STUDY TEXT below:

Prof Claude Abbou speaks to ecancer at the 2019 International Gastrointestinal, Liver and Uro-Oncology Conference (IGILUC) in Cairo about quality of life after radical prostatectomy and local treatment in oligometastatic prostate cancer.

Prof Abbou explains the importance of understanding the patient's quality of life after surgery, but also to consider the impact on the patient's family too.

He also discusses the difficulty in treating advanced oligometastatic disease and how the primary tumour should be treated to reduce the risk of dissemination.

 

I had the HER2 main talks, one was on the quality of life of a couple after radical prostatectomy, which is a very interesting talk because the quality of life always in the scientific debate is just something not so important in terms of presentation and also interest. In this question of mostly prostatectomy, for example, or taking care of prostate cancer the quality of life of a patient is really essential – the patient thinks really about that more than other types of tumour. The problem is the quality of life of these patients is a combination between the patient himself but also the society around and mostly the partner, the wife. It’s a very important impact, including sometimes very severe impact that the risk of suicide for these patients is in some publications around 5%. Only the risk but of course it’s not the final situation.

We talked about that, we focussed about what to do and how to improve the relation between the doctor, the patient himself and also the partner or the wife. This is important, it’s very interesting, this kind of topic because it’s unusual.

End of STUDY TEXT.
DATA UNDER STUDY below:

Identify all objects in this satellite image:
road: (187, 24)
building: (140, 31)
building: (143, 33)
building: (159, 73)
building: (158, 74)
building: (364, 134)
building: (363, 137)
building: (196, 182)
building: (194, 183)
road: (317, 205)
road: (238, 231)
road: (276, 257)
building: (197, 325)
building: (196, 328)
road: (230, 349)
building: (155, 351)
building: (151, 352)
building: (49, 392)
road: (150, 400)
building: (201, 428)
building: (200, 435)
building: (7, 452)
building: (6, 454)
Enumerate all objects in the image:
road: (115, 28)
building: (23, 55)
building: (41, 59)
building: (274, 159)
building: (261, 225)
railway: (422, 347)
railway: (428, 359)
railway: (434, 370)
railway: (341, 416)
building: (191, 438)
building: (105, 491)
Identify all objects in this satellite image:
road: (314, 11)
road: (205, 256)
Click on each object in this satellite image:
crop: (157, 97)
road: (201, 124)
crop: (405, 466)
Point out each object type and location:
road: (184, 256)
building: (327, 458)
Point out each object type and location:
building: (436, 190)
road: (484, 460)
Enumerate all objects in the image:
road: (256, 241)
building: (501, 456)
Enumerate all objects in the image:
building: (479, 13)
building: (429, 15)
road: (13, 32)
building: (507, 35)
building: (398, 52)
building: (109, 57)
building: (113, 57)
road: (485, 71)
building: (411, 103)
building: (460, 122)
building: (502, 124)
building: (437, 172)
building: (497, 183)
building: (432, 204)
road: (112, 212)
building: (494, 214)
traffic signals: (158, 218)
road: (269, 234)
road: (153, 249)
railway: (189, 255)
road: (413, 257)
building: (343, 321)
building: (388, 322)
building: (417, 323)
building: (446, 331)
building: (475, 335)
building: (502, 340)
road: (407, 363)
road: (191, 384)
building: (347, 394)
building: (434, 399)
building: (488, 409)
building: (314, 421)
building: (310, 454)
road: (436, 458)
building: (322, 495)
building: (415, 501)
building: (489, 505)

End of DATA UNDER STUDY.

— EXERCISE PROMPT —
Continue the interview about quality of life after prostate cancer surgery, starting after its last sentence.

— RESULT —
The second talk was about the new paradigm or new data about what to do with advanced tumours but with oligometastatic, that means the patient having a small number of metastases. So the problem is to treat or not the primary tumour and this idea is a strong idea now. It’s observed now that when there is a small number of metastases the role of the primary tumour is probably important in terms of risk of dissemination as well as it’s probably very important to treat the primary tumour but also the other spots, usually a maximum of four or five spots, and this improves the survival of the patient. But you are really at the beginning of the information that we could have and could tell that we have to do it but we know that the orientation is probably that we will do it in the future to treat these patients like a patient having only the primary tumour involved in the process. So this is the main things.

This meeting is very interesting because the quality of people, of experts, are very high and it’s a hard time for the people listening to all the presentations because it’s a very high level and very strong data. The data now is increasing a lot and you have to find the right solution and the right idea in order to go towards the right direction.